The second sentence is difficult to interpret. Perhaps uncharitably, I’m guessing the sentence is an upgraded version of: “Look! Here’s a 7! Didn’t we see a 7 earlier?” What would have been written if we rolled a single die? The expected value is 3.5, but a roll of 3.5 obviously has no role in any game we play with one die.
As for fixing the coin example: computing an expected value requires us to attach a numerical value to each outcome. One does not simply plow ahead with “heads” versus “tails”. We need numbers; any numbers. We could assign 42 to heads, and 1001 to tails; here, the expected value of a fair coin toss would be 50% of 42 plus 50% of 1001, which is 521.5. Typically we pick values relevant to the problem at hand: for instance, in a game where we earn a dollar for flipping heads, and lose a dollar for tails, we’d assign the values 1 and -1 (here, our expected winnings would be 0).

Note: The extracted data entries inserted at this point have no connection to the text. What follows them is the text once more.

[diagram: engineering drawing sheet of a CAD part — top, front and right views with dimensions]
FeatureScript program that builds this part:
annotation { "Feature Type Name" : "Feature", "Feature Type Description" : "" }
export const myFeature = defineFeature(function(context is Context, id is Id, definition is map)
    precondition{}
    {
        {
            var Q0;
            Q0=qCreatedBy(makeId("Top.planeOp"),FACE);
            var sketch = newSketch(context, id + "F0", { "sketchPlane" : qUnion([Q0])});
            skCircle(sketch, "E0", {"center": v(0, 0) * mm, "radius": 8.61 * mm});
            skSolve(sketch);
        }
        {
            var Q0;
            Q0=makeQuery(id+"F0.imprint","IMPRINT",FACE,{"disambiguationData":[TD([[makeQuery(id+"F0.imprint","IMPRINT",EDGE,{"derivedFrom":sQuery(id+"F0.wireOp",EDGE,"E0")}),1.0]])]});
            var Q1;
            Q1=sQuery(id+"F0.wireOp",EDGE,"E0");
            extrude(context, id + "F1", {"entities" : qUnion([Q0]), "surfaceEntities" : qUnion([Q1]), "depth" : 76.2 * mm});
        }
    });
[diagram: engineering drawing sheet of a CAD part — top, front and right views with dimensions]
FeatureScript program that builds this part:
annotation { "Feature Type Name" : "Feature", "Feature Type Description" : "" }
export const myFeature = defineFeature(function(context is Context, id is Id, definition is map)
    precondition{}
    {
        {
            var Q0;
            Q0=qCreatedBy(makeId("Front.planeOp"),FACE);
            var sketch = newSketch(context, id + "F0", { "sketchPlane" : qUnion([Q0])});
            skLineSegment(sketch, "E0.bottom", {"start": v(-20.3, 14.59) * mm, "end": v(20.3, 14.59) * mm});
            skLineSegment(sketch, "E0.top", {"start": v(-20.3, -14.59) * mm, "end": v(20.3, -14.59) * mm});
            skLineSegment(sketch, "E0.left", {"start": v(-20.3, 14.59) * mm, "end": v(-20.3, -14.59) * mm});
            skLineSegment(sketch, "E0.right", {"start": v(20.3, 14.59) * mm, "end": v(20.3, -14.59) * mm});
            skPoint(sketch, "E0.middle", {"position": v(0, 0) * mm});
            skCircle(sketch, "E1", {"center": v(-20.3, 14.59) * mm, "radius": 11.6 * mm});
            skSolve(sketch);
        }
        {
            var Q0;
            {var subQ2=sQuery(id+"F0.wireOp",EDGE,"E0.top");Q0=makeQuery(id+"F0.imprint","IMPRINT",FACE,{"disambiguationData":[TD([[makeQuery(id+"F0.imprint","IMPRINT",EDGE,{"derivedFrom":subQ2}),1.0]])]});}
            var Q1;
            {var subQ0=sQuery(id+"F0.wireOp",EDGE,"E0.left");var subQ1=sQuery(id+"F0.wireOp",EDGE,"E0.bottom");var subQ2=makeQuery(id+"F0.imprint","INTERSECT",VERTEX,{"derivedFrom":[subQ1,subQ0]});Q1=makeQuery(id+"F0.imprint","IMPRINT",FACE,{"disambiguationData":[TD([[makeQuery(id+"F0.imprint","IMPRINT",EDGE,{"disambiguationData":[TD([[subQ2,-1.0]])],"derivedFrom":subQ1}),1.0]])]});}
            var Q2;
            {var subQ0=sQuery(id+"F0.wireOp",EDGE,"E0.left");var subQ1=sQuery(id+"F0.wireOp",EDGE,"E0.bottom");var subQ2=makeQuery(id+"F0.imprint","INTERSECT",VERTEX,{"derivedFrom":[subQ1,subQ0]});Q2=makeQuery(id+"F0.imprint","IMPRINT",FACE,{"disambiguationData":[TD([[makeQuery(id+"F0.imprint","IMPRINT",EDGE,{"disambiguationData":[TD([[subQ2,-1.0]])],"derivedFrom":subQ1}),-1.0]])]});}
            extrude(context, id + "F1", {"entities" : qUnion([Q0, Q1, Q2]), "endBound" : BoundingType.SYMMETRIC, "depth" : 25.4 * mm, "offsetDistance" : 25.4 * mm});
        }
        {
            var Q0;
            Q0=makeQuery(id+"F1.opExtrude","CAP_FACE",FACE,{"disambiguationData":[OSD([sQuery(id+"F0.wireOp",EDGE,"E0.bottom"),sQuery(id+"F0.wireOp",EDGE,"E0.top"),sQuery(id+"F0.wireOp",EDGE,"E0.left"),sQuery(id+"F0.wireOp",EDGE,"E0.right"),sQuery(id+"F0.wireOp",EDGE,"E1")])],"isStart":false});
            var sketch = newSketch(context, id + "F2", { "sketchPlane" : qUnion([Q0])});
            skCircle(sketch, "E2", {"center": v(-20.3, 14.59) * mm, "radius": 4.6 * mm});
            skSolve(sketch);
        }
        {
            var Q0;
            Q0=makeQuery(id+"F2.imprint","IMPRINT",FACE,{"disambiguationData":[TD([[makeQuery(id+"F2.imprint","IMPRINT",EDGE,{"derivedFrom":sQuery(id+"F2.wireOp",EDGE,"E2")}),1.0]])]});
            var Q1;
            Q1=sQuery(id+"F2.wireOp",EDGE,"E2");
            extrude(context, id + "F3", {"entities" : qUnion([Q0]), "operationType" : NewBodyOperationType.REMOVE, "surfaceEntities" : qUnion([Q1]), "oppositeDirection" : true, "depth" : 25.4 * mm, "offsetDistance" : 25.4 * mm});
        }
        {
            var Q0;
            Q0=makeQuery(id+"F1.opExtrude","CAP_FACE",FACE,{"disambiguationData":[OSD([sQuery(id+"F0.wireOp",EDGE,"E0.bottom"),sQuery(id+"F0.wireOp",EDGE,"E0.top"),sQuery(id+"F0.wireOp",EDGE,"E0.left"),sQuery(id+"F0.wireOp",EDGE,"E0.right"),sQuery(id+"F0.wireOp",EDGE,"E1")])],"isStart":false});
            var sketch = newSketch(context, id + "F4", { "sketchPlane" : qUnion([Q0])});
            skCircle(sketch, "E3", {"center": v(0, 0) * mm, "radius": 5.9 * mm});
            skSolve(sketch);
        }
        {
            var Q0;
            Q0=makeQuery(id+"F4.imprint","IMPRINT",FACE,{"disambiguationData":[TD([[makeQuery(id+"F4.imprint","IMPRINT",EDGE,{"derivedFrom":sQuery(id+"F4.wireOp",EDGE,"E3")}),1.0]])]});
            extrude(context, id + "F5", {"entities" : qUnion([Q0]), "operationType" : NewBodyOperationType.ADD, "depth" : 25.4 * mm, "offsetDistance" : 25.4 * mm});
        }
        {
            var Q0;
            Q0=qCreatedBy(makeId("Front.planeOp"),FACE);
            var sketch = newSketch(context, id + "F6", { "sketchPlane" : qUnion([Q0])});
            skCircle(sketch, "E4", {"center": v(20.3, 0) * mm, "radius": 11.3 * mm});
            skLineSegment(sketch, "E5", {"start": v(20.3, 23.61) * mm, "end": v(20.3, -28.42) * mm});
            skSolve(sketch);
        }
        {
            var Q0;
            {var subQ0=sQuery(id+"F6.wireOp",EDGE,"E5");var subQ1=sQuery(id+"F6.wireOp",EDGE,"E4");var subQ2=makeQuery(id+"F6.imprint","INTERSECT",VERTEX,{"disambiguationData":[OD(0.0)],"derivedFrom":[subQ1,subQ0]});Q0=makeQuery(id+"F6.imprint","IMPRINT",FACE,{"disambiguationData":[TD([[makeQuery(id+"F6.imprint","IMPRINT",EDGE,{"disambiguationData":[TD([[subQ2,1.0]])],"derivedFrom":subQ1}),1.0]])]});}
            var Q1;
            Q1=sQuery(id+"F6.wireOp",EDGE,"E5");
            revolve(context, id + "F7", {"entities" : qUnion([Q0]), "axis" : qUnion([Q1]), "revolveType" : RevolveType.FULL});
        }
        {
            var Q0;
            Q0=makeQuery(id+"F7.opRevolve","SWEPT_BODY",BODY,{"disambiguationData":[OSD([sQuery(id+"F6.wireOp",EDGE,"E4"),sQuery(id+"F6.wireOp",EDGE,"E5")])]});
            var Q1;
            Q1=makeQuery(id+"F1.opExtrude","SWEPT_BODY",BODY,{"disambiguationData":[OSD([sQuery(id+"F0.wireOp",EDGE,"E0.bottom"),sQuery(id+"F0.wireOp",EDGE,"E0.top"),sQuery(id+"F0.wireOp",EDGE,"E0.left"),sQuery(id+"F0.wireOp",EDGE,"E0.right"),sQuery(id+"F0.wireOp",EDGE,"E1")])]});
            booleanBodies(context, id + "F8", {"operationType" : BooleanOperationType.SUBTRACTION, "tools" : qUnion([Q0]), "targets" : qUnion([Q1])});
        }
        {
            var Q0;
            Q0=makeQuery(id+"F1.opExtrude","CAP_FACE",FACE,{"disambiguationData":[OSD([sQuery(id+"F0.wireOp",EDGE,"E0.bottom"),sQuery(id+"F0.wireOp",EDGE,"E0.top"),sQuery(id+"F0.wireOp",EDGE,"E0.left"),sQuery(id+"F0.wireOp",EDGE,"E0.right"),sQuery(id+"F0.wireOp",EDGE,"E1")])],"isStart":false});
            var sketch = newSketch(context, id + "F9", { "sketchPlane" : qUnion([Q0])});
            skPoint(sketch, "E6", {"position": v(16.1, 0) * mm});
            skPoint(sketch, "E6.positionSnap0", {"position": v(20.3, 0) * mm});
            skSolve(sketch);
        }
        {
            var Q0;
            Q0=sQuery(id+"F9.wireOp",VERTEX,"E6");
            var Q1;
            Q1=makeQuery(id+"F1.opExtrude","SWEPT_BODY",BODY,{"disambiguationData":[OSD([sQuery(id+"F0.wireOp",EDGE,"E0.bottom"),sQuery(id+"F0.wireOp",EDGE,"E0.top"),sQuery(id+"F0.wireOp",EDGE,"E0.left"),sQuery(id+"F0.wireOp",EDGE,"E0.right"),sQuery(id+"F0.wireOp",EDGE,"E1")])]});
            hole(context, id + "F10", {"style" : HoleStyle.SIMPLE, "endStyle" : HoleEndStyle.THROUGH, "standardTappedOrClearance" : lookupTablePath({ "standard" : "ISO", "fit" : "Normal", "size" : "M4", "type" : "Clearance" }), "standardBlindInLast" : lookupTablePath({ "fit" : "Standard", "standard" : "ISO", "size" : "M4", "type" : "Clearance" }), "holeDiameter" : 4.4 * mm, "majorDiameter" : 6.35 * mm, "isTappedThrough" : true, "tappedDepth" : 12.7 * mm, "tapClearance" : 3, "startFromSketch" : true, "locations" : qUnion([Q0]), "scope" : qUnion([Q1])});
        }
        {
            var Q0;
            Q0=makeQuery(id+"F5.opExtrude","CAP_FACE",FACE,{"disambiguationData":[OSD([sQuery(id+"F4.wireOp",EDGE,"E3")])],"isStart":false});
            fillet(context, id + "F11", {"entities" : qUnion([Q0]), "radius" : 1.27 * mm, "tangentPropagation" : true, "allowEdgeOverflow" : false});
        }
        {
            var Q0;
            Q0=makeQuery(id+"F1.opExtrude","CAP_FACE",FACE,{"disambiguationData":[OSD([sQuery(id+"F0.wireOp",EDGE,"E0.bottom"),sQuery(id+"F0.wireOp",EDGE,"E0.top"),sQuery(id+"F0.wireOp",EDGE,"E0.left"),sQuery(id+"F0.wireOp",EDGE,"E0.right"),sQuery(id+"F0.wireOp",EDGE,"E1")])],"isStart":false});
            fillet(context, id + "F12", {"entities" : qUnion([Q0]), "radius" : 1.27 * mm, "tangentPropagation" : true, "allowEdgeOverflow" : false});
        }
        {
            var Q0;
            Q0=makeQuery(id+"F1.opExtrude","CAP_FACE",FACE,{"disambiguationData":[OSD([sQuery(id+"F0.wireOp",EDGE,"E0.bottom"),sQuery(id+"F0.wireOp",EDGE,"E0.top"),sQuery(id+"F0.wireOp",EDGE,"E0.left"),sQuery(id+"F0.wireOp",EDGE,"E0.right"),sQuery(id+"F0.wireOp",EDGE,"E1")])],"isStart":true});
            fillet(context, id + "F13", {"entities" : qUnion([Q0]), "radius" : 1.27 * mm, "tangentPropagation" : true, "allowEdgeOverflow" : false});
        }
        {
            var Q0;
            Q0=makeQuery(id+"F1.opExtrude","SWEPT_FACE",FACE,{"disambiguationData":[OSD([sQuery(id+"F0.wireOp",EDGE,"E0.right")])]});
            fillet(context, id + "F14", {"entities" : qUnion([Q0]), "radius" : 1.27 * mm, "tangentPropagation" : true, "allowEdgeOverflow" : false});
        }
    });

[It may be possible to reinterpret the coin example as assigning the value 1 to both heads and tails. But if this were done, the expected value should also be 1, not “50%”. Furthermore, we learn nothing if the outcomes are indistinguishable.]
If only Jaynes' book had been my introduction to probability. Like a twist ending in a movie, reading it was a thought-provoking eye-opening earth-shattering experience that compelled me to re-evaluate what I thought I knew.
Whereas Silver presents whimsical examples that demonstrate the Bayesian approach, Jaynes forcefully argues for its theoretical soundness. From a few simple intuitive “desiderata” (too ill-defined to be axioms), Jaynes shows step-by-step how they imply more familiar probability axioms, and why the Bayesian approach is the natural choice. And all this happens within the first 3 chapters, which are free online.
I had been uneasy about probability because I thought it was a collection of mysterious hacks, perhaps because it had to deal with the real world. I was flabbergasted to learn probability could be put on the same footing as formal logic. All those hacks can be justified after all. Probability is not just intuition and duct tape: it can be as solid as any branch of mathematics.
Since there still exist competing philosophies of probability, presumably others find fault with Jaynes' arguments. I’m still working through it, but I’m convinced for now. If there’s another twist in this story, I’ll need another great book to show it to me.
Washington University in St. Louis maintains a page dedicated to Jaynes. It’s a shame he died before he finished writing. The remaining holes have been papered over with exercises, which explains their depth and difficulty.
It’s also a shame Jaynes left Stanford University many years ago. Had he stayed, with luck I would have discovered his work earlier, or even have met him. A backward look to the future describes his reasons for departure.
In short, Jaynes felt the “publish or perish” culture of academia was harmful and was taking over Stanford. I can’t tell if Jaynes was right because by the time I got into the game, this culture seemed universally well-established. I had no idea an alternative ever existed.